BEGIN Material supplied

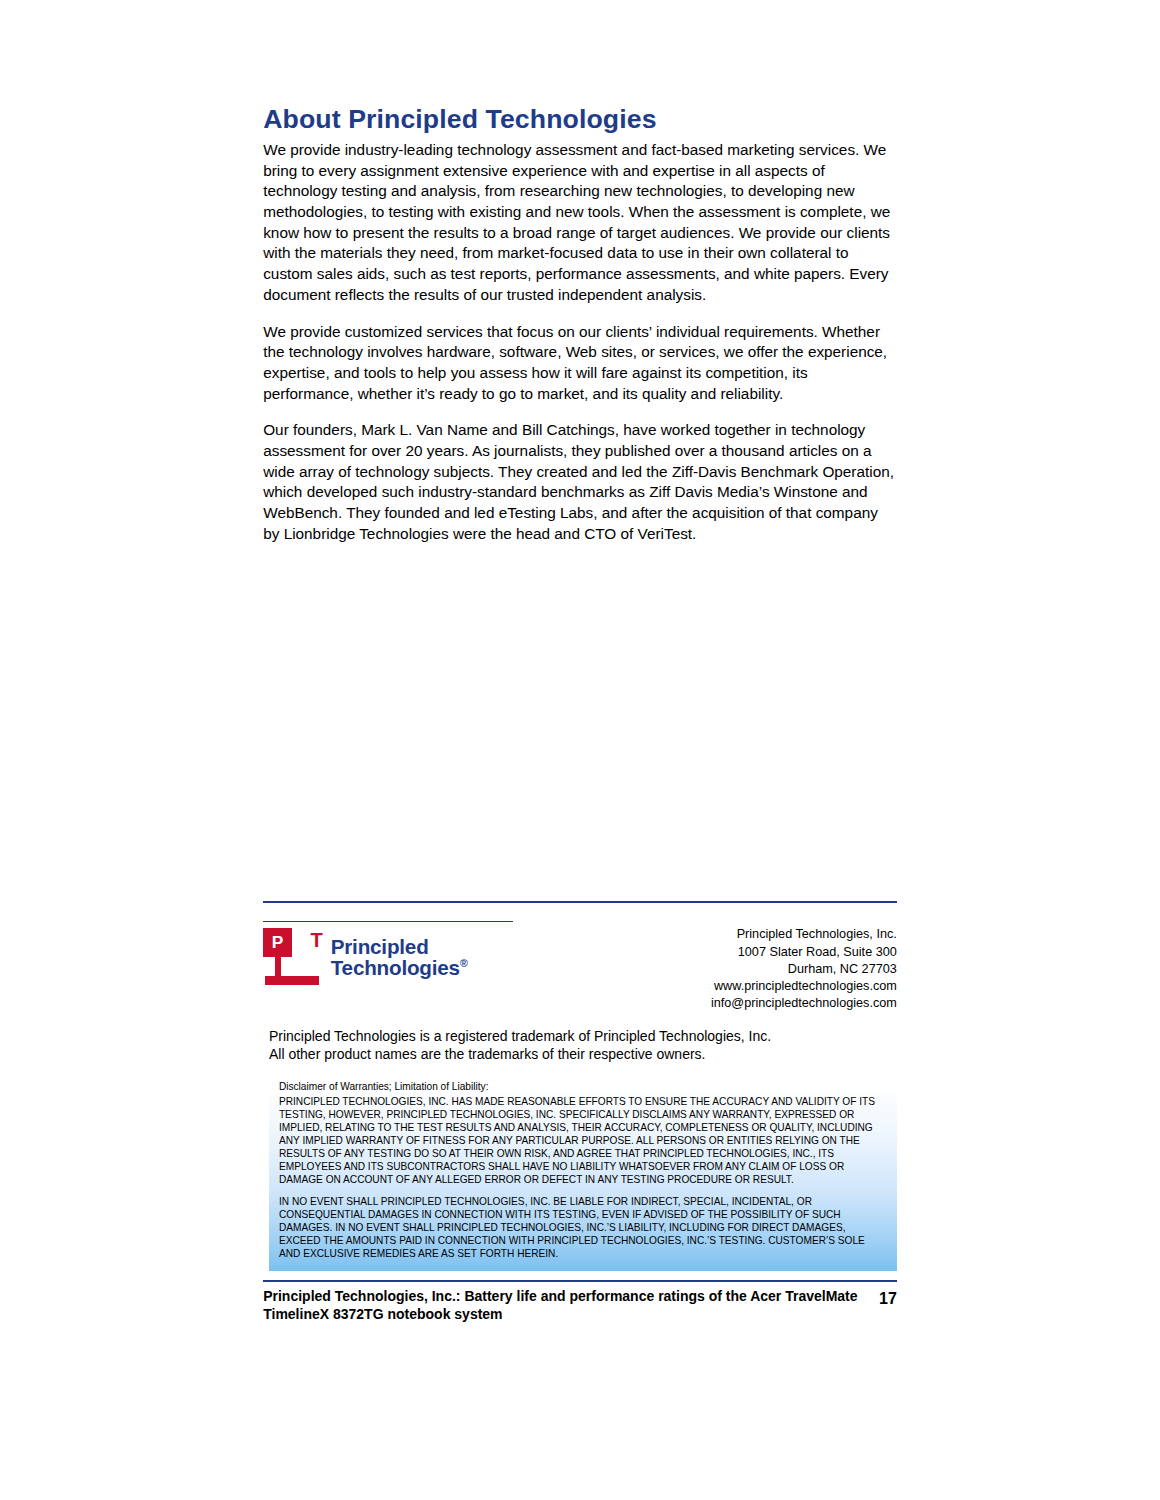About Principled Technologies
We provide industry-leading technology assessment and fact-based marketing services. We bring to every assignment extensive experience with and expertise in all aspects of technology testing and analysis, from researching new technologies, to developing new methodologies, to testing with existing and new tools. When the assessment is complete, we know how to present the results to a broad range of target audiences. We provide our clients with the materials they need, from market-focused data to use in their own collateral to custom sales aids, such as test reports, performance assessments, and white papers. Every document reflects the results of our trusted independent analysis.
We provide customized services that focus on our clients’ individual requirements. Whether the technology involves hardware, software, Web sites, or services, we offer the experience, expertise, and tools to help you assess how it will fare against its competition, its performance, whether it’s ready to go to market, and its quality and reliability.
Our founders, Mark L. Van Name and Bill Catchings, have worked together in technology assessment for over 20 years. As journalists, they published over a thousand articles on a wide array of technology subjects. They created and led the Ziff-Davis Benchmark Operation, which developed such industry-standard benchmarks as Ziff Davis Media’s Winstone and WebBench. They founded and led eTesting Labs, and after the acquisition of that company by Lionbridge Technologies were the head and CTO of VeriTest.
P
T
Principled
Technologies®
Principled Technologies, Inc.
1007 Slater Road, Suite 300
Durham, NC 27703
www.principledtechnologies.com
info@principledtechnologies.com
Principled Technologies is a registered trademark of Principled Technologies, Inc.
All other product names are the trademarks of their respective owners.
Disclaimer of Warranties; Limitation of Liability:
PRINCIPLED TECHNOLOGIES, INC. HAS MADE REASONABLE EFFORTS TO ENSURE THE ACCURACY AND VALIDITY OF ITS TESTING, HOWEVER, PRINCIPLED TECHNOLOGIES, INC. SPECIFICALLY DISCLAIMS ANY WARRANTY, EXPRESSED OR IMPLIED, RELATING TO THE TEST RESULTS AND ANALYSIS, THEIR ACCURACY, COMPLETENESS OR QUALITY, INCLUDING ANY IMPLIED WARRANTY OF FITNESS FOR ANY PARTICULAR PURPOSE. ALL PERSONS OR ENTITIES RELYING ON THE RESULTS OF ANY TESTING DO SO AT THEIR OWN RISK, AND AGREE THAT PRINCIPLED TECHNOLOGIES, INC., ITS EMPLOYEES AND ITS SUBCONTRACTORS SHALL HAVE NO LIABILITY WHATSOEVER FROM ANY CLAIM OF LOSS OR DAMAGE ON ACCOUNT OF ANY ALLEGED ERROR OR DEFECT IN ANY TESTING PROCEDURE OR RESULT.
IN NO EVENT SHALL PRINCIPLED TECHNOLOGIES, INC. BE LIABLE FOR INDIRECT, SPECIAL, INCIDENTAL, OR CONSEQUENTIAL DAMAGES IN CONNECTION WITH ITS TESTING, EVEN IF ADVISED OF THE POSSIBILITY OF SUCH DAMAGES. IN NO EVENT SHALL PRINCIPLED TECHNOLOGIES, INC.’S LIABILITY, INCLUDING FOR DIRECT DAMAGES, EXCEED THE AMOUNTS PAID IN CONNECTION WITH PRINCIPLED TECHNOLOGIES, INC.’S TESTING. CUSTOMER’S SOLE AND EXCLUSIVE REMEDIES ARE AS SET FORTH HEREIN.
Principled Technologies, Inc.: Battery life and performance ratings of the Acer TravelMate TimelineX 8372TG notebook system
17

END Material supplied

== What you will do ==
In which lines of the records does the word "principledtechnologies" appear? Copy each of them.

== Response to this exercise ==
www.principledtechnologies.com
info@principledtechnologies.com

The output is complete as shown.